Little Changes Make a Big Difference

  • The most important single step in residential energy conservation is the installation of thermal insulation, which is specified in terms of thermal resistance (R-values). R-30 is recommended for ceilings under roofs or heated spaces; R-19 for exterior walls and floors over unheated areas.
  • Single-glazed windows – even those of high quality and in good repair – should have storm windows. A wood or metal frame storm window provides a second layer of glass and a dead-air space between the panes to retain the heat. Plastic storm window kits that you can buy at your local hardware store also can be used.
  • Add weather stripping and caulking around all doors and windows, including attic entryways, to reduce air leaks. You can also add caulking around baseboards, where walls meet walls, ceiling or floor, and around exterior faucets.
  • Some of the worst air leakage areas for the average home are exterior wall outlets (20 percent), the soleplate (25 percent), the duct system (14 percent), exterior windows (12 percent) and fireplaces (5 percent). Make sure all of these areas are properly prepared for winter.
  • Keep the overhead door of an attached garage closed to block winds that can seep into your home from the connecting door between the house and garage.
  • Fireplaces should have tightly fitting dampers which can be closed when the fireplace is not in use. Open dampers let the natural draft of your chimney pull warm air out of your home in the winter.

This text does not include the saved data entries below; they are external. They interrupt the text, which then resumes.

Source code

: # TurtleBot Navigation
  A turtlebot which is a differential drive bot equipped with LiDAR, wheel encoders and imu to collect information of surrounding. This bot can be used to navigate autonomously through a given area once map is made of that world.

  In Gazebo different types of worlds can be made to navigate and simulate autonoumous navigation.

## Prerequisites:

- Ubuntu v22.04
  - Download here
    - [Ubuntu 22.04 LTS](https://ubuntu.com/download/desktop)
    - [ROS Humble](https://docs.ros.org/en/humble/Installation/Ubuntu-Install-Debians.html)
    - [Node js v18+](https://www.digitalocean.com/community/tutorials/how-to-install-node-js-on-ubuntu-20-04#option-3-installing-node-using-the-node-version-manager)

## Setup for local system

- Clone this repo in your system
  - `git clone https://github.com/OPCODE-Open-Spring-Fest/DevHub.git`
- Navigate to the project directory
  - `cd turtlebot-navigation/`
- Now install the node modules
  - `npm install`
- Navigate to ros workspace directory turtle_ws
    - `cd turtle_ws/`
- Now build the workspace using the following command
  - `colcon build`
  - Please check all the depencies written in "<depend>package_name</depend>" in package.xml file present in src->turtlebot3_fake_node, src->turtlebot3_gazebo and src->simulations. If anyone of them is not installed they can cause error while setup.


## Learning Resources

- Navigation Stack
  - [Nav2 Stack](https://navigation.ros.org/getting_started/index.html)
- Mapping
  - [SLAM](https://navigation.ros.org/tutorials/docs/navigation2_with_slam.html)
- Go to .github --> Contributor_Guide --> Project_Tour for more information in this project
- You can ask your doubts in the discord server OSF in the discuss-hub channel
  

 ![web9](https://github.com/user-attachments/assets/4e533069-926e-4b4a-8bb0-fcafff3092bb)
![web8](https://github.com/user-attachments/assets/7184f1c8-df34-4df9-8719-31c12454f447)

  • One of the biggest energy users in your home next to your heating and cooling systems is your hot water system. You might want to purchase a water heater insulation kit, especially in unheated areas, such as the garage. Hot water tanks are usually not insulated all that well, so an extra layer of protection will help to keep heat from being lost through the wall of the tank. Water heater insulation kits are relatively inexpensive and easy to install and they can do a lot to make your water heater more energy efficient.
  • Turn your thermostat back 5 degrees for 8 hours a day to cut your bill by as much as 5%.